Alicia Amalia Castro (born 27 July 1949 in Bahía Blanca) is an Argentine diplomat who served as Argentina's ambassador to the United Kingdom between 2012 and 2016.

Career

Castro entered politics through the trade union movement, having previously worked as a flight attendant for Aerolíneas Argentinas.[1] She was elected to the Argentine Chamber of Deputies in 1997 as a deputy for Buenos Aires Province, and she was subsequently re-elected in 2001.

President Néstor Kirchner appointed Castro as ambassador to Venezuela in July 2006.[2] Amid rising tensions due to the Falkland Islands sovereignty dispute, Castro was appointed ambassador to the United Kingdom on 26 January 2012–the position having been left vacant since the retirement of Federico Mirré in 2008 as a symbol of Argentina's disappointment with the British Government's handling of the sovereignty dispute.[2]

The Falklands dispute has dominated Castro's tenure as ambassador to the United Kingdom.

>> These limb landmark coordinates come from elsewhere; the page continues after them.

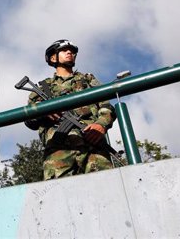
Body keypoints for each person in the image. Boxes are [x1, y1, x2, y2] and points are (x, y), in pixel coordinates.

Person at [25, 39, 116, 180]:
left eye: (72, 51)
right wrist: (43, 111)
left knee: (106, 189)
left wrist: (101, 124)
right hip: (59, 151)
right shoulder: (43, 87)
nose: (70, 52)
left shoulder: (87, 80)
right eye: (64, 50)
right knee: (58, 194)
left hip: (92, 145)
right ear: (53, 57)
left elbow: (106, 105)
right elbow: (29, 118)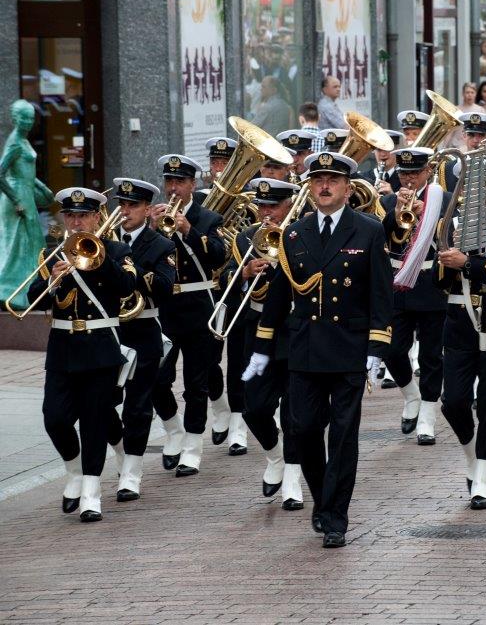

On 30 April 2012 she publicly confronted Foreign Secretary William Hague on the matter at the launch of the Foreign Office's annual human rights report.[1] Following the death of Margaret Thatcher, who had been Prime Minister of the United Kingdom during the Falklands War, Castro was invited to attend the funeral on 17 April 2013 but declined the offer.[3] On 21 August 2013, Castro criticised the British Prime Minister David Cameron in a hearing before the Argentine Senate, suggesting that he was "dumb" for issuing a statement on comments made by Pope Francis when he was Archbishop of Buenos Aires and "foolish" in his attitude to the Falklands dispute. Castro later clarified that her comments had been taken out of context.[4]